There is a forum on it already. He uses perfect English, but I traced his emails and they were sent from Moscow! :lol:
We should have a sticky in the Legal Issues section were we post all obvious and even simply just suspicious such emails for regulars and visitors to familiarize themselves with this kind of situation.
- Darlene
We should have a sticky in the Legal Issues section were we post all obvious and even simply just suspicious such emails for regulars and visitors to familiarize themselves with this kind of situation.
- Darlene
I completely agree! That's a wonderful idea
What payment options do you suggest, if cheques are impractical, say for $150 sales?But make sure you don't do it via Paypal. That'd be a grave mistake...
What payment options do you suggest, if cheques are impractical, say for $150 sales?
I haven't sold below $500 yet, so my experience is mostly thru escrow. I am predominantly a website developer, rather than a domain flipper so i can only think of Paypal option for low dollar sales.
Since the buyer is putting his trust in me that's why he's paying thru paypal, would it be ok if we agree on a holding period that will allow me to withdraw the payment out of paypal before i transfer the domain?
I'll tell you this:
Paypal will NOT and will NEVER side with a domainer, without any exception in existence despite obvious evidence, if a buyer contacts them and reports that you never sent them the domain. It doesn't matter if you have receipts, polygraph results, or a urine test: Paypal will give the buyer his money back. Don't use paypal unless otherwise you trust the buyer or if the transaction is $20 or less. Escrow is the safest way to go for a seller. Moneybookers don't act so naive with payment-reversal attempts so you should explore that option, too. But Paypal should be a virtually nonexistent option to you.

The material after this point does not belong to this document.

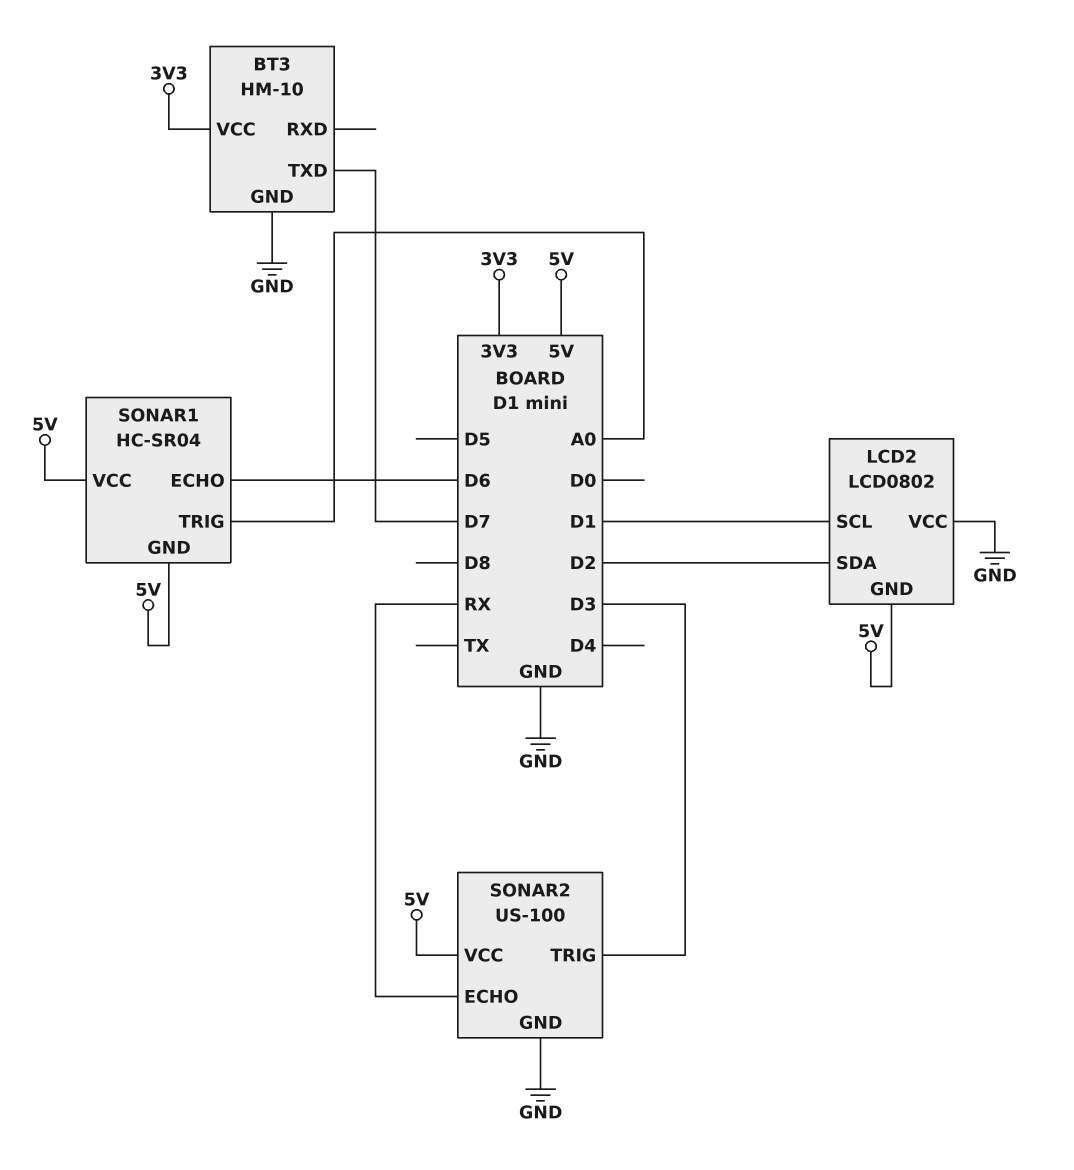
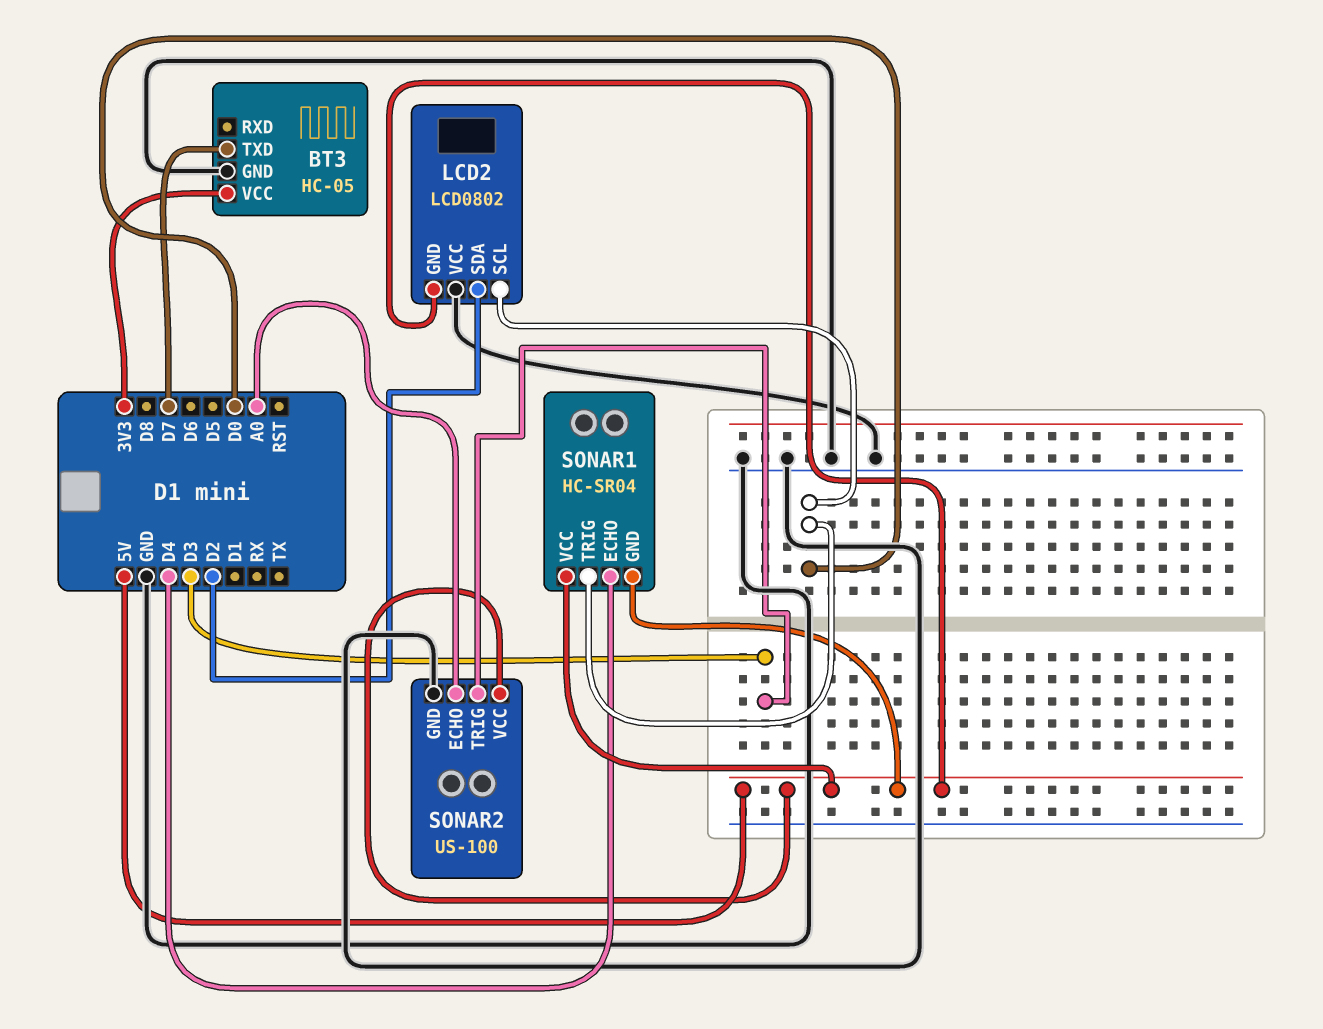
BT3: HM-10 -> HC-05
LCD2 pin SCL: D1 -> D0
SONAR1 pin ECHO: D6 -> D4
SONAR1 pin TRIG: A0 -> D0
SONAR2 pin ECHO: RX -> A0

So do you go through escrow on everything you sell online now?Trust me - I've lost hundreds of dollars in the past being defrauded from selling virtual goods using PayPal, despite evidence, so I know from experience this is a terrible route to take.
So do you go through escrow on everything you sell online now?
If all online payments have the inherent threat of reversals, how can you conduct e-commerce now?
At the end of the day it is up to the seller to determine how much money means "a lot" to him, and let that be the threshold for escrow, on a case by case basis. Personally, as much as I hate to admit it, I still use PayPal, although I wouldn't without an extra (albeit flawed) filter to screen buyers - that filter being eBay (damn their double edged eBay/PayPal sword!).
The trick is to set up relatively strict buyer requirements, and to be watchful of who is bidding (if selling on eBay - again, that is the only time I'd use PayPal, and only for low value sales). I am never shy about blocking bidders & canceling bids of people I think may pose a risk. Blocking countries is also an option, although I've been able to avoid that so far (although you'd be surprised how many terrible buyers & con-artists there are in domaining from Singapore and Malaysia). I've been tempted many times to block those countries, but at the end of the day my (perhaps flawed) sense of trust and human decency wins out. I also block people who have worrying negative feedback, and people who have been flagged in the past as problematic. I may have other buyer requirements set up I'm forgetting about right now. If it happened that someone snuck in at the end of an auction on a great name, with a high bid, and had 0 feedback, I'd have to make a judgment call on whether or not to follow through with the sale - I may not if it seemed too suspicious.
For me, if a sale is over $500 on eBay, I use escrow.com. I've thought about lowering this to $300, but I haven't gotten around to it yet. If I negotiate a sale off eBay, even if it on the lower end and around $150-200, I'll usually send them to Sedo & pay the commission there. I would never use PayPal off eBay, I'd either send them to Escrow.com or Sedo.com.
I haven't had to deal with the problem of low value sales (say, less than $150) negotiated off eBay, since it doesn't fit into my personal sales strategy. For that, I don't know of any good options - possibly MoneyBookers as per Archangels suggestion, but I've never used them and can't vouch.
Even selling on eBay is dangerous. As I said: If a payment reversal is made on a non-physical item, you are -- to be perfectly blunt -- screwed.